Task goal - Please list every line below that contains the string "Retrieval", treating uppercase and lowercase letters as different.

Listed records -
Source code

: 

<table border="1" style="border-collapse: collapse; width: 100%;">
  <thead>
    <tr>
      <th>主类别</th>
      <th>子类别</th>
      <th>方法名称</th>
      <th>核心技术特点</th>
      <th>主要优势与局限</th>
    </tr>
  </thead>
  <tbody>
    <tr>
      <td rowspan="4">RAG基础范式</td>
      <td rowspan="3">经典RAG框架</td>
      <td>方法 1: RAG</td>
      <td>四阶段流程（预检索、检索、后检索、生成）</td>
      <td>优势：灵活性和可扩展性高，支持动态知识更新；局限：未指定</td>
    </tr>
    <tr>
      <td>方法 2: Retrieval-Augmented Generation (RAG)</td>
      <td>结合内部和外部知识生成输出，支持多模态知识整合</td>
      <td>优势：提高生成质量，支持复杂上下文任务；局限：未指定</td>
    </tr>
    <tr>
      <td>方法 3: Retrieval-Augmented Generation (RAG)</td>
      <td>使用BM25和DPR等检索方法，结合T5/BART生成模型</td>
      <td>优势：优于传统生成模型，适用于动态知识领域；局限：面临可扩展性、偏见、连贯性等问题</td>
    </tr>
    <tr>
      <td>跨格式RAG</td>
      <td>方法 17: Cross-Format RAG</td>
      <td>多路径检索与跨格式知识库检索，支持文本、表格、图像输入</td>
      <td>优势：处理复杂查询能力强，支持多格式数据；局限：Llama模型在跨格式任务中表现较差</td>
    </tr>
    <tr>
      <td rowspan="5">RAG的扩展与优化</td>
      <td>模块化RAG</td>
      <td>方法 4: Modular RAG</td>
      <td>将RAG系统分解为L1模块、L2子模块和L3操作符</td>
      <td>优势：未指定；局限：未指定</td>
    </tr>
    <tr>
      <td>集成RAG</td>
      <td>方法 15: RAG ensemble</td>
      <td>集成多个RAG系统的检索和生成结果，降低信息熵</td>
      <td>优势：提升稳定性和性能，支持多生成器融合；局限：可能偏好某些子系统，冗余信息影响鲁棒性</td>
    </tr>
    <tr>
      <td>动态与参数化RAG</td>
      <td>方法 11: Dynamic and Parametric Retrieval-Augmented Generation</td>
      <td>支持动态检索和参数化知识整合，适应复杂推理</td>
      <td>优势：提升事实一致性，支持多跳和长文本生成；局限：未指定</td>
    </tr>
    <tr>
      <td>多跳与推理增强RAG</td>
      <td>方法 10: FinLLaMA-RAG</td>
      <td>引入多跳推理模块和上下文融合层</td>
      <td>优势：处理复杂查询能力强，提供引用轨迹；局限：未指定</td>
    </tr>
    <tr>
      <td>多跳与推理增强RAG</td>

Written answer -
      <td>方法 2: Retrieval-Augmented Generation (RAG)</td>
      <td>方法 3: Retrieval-Augmented Generation (RAG)</td>
      <td>方法 11: Dynamic and Parametric Retrieval-Augmented Generation</td>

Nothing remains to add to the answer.